* **Required task**
Rename "plateau cycle" to "denudation cycle" in the Grand Canyon passage and write out the stretch from "Davis reaffirmed the" up to and including "1901, p. 136)." with that change.

* **Selected passage**
This initial view of an older age for plateau uplift would eventually become known as the Laramide orogeny. Walcott, still appearing to defer to the prestige of his mentor, continued to envision the course of the river as essentially changeless through time. But he could not dismiss the evidence from the Butte fault for the timing of the uplift of the Kaibab Plateau, likely occurring before the present-day canyon was cut. Three periods of uplift would eventually be proposed for the region, and it is from the work of Walcott that the debate on the timing of Plateau uplift commenced.
Antecedence Attacked—Samuel F. Emmons
U.S. Geological Survey geologist Samuel F. Emmons had completed mapping in the Green River and Uintah Mountain area as part of the Hayden Survey in 1871. But almost 30 years later, he presented a strident challenge to antecedence in the journal Science (Emmons, 1897). Emmons recalled how the Green River Formation was seen to lap horizontally onto the upturned edge of the Uintah Mountains. This strongly suggested to him that the Uintah uplift was older than the lacustrine sediments: “What, then, became of the river while these 8,000 feet of Tertiary sediments were being deposited? It could hardly have continued its course at the bottom of the Tertiary lake . . . its bed must have been filled with sediments . . . and when the lakes were finally drained, it is hardly conceivable that, in redetermining its course across 150 miles of Tertiary beds . . . it should have attacked the flanks of the Uintah range . . . at the same point it should have entered before” (Emmons, 1897, p. 20).
Emmons’ reasoning was sound and perhaps illustrates how prior fame can oftentimes obscure the more practical findings of those not as well revered. Powell could only respond that his own line of reasoning in accepting antecedence was too far in the past to recall why he settled on it, and apparently the nascent debate ended there. But Emmons had delivered a viable alternative to antecedence, which by the end of the twentieth century was still a favored theory, but one that would later in the century be more roundly challenged.
EVIDENCE FOR A YOUNG GRAND CANYON—EARLY TWENTIETH CENTURY
Geomorphology of the Grand Canyon—William Morris Davis
The twentieth century would begin with geologists taking to the field in horse and buggy wagons, and it would end with astronauts traveling to the Moon and scientists encircling Earth using global positioning system technology. Geologists had studied the canyon for over 40 years and were drawn to it by the enthusiastic and vivid reports generated by their earlier colleagues. At this time, antecedence was a favored theory for the origin of the Colorado River system (and by extension, the Grand Canyon), in spite of certain limitations highlighted by some. William Morris Davis was the first geologist to undertake an examination of the canyon landscape at the dawn of the new century. He made three excursions to the region, arriving first in June 1900, when he completed a 23-day journey by horseback and wagon that took him to both rims as well as the interior of the canyon. During this and later trips, he offered many cogent and innovative remarks about the canyon’s formation and its geomorphology.
Davis reaffirmed the two cycles of erosion proposed by Dutton and added that they were an imperative based on the evidence. He chose alternate names for them, calling the first the plateau cycle for the lateral stripping of strata (Dutton’s Great Denudation) and the latter the canyon cycle of vertical dissection into the strata (Dutton’s Great Erosion). Davis went a step further, however, and argued that two separate periods of uplift facilitated the two erosional cycles, with two different kinds of landforms resulting from each—linear escarpments in the plateau cycle and sheer-walled gorges in the canyon cycle (Davis, 1901, p. 136).

(Stored entries)
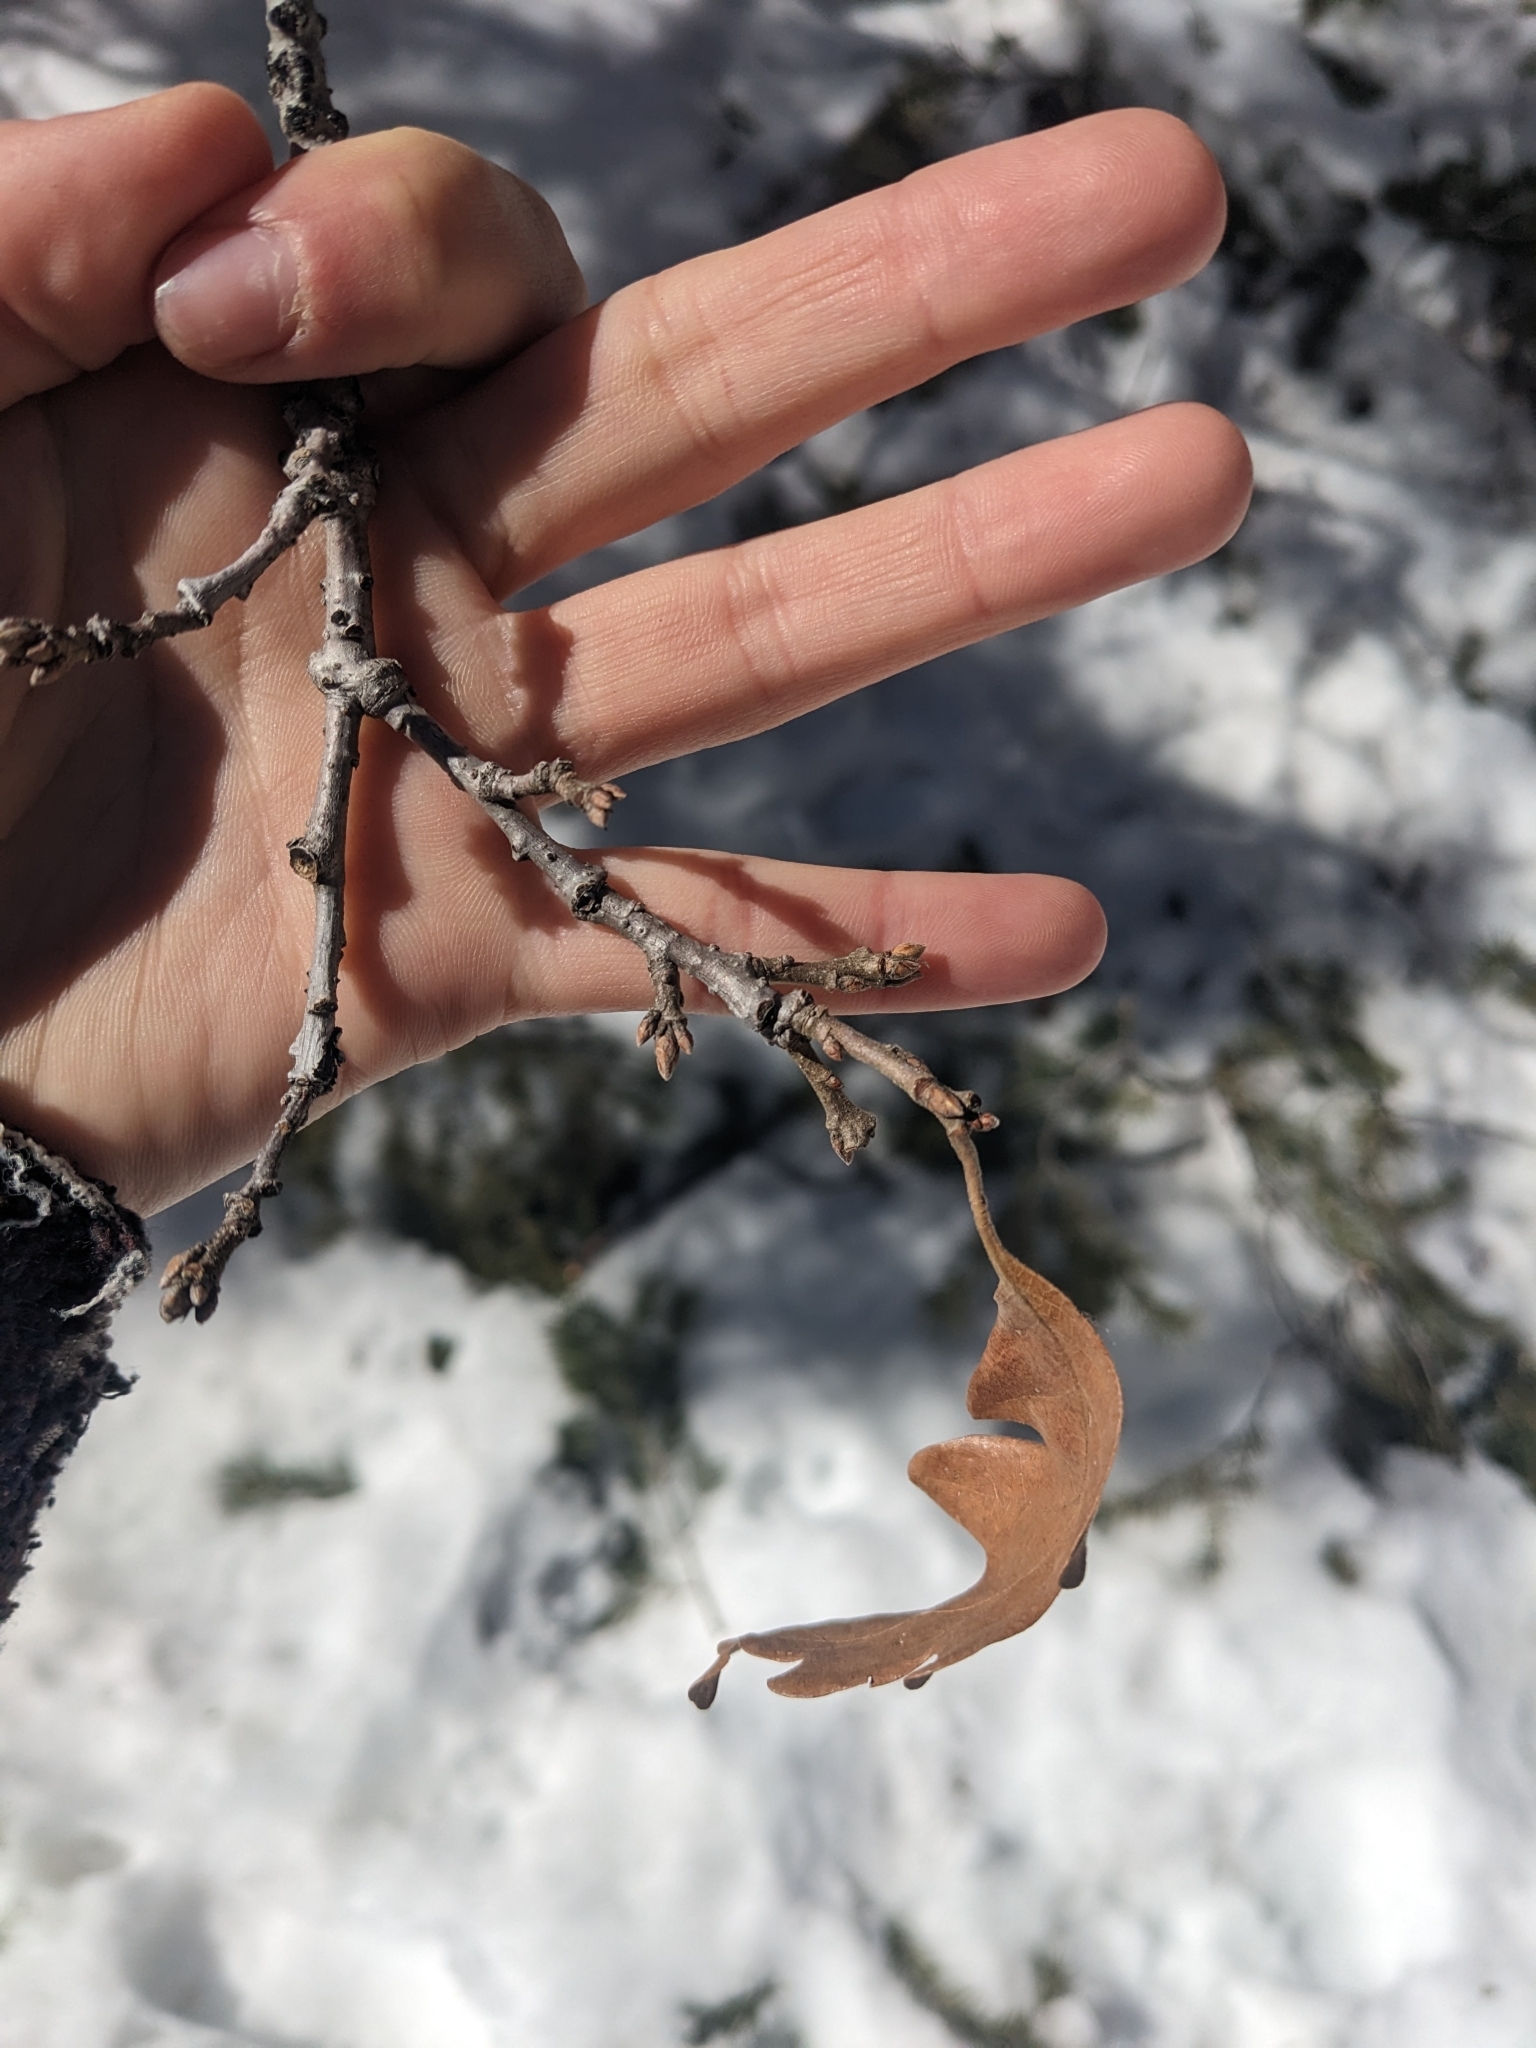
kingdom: Plantae
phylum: Tracheophyta
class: Magnoliopsida
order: Fagales
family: Fagaceae
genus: Quercus
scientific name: Quercus gambelii
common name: Gambel oak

* **Response to the task**
Davis reaffirmed the two cycles of erosion proposed by Dutton and added that they were an imperative based on the evidence. He chose alternate names for them, calling the first the denudation cycle for the lateral stripping of strata (Dutton’s Great Denudation) and the latter the canyon cycle of vertical dissection into the strata (Dutton’s Great Erosion). Davis went a step further, however, and argued that two separate periods of uplift facilitated the two erosional cycles, with two different kinds of landforms resulting from each—linear escarpments in the denudation cycle and sheer-walled gorges in the canyon cycle (Davis, 1901, p. 136).